“And,” answered he, making a strong effort to appear calm, “if I follow your advice, will you allow me to see you once more before you go?”
“I shall remain here another week, and shall, during that time, always be ready to receive you.”
“Thank you. Good-bye.”
“Good-bye.”
Ralph carefully avoided all the fashionable thoroughfares; he felt degraded before himself, and he had an idea that every man could read his humiliation in his countenance. Now he walked on quickly, striking the sidewalk with his heels; now, again, he fell into an uneasy, reckless saunter, according as the changing moods inspired defiance of his sentence, or a qualified surrender. And, as he walked on, the bitterness grew within him, and he pitilessly reviled himself for having allowed himself to be made a fool of by “that little country goose,” when he was well aware that there were hundreds of women of the best families of the land who would feel honored at receiving his attentions. But this sort of reasoning he knew to be both weak and contemptible, and his better self soon rose in loud rebellion.
“After all,” he muttered, “in the main thing she was right. I am a miserable good-for-nothing, a hot-house plant, a poor stick, and if I were a woman myself, I don’t think I should waste my affections on a man of that calibre.”
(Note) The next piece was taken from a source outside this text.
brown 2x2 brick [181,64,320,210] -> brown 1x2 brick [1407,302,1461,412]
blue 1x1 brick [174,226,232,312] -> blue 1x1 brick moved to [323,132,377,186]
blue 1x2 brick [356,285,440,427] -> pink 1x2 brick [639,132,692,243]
Then he unconsciously fell to analyzing Bertha’s character, wondering vaguely that a person who moved so timidly in social life, appearing so diffident, from an ever-present fear of blundering against the established forms of etiquette, could judge so quickly, and with such a merciless certainty, whenever a moral question, a question of right and wrong, was at issue. And, pursuing the same train of thought, he contrasted her with himself, who moved in the highest spheres of society as in his native element, heedless of moral scruples, and conscious of no loftier motive for his actions than the immediate pleasure of the moment.
As Ralph turned the corner of a street, he heard himself hailed from the other sidewalk by a chorus of merry voices.
“Ah, my dear Baroness,” cried a young man, springing across the street and grasping Ralph’s hand (all his student friends called him the Baroness), “in the name of this illustrious company, allow me to salute you. But why the deuce—what is the matter with you? If you have the Katzenjammer, [7] soda-water is the thing. Come along,—it’s my treat!”
The students instantly thronged around Ralph, who stood distractedly swinging his cane and smiling idiotically.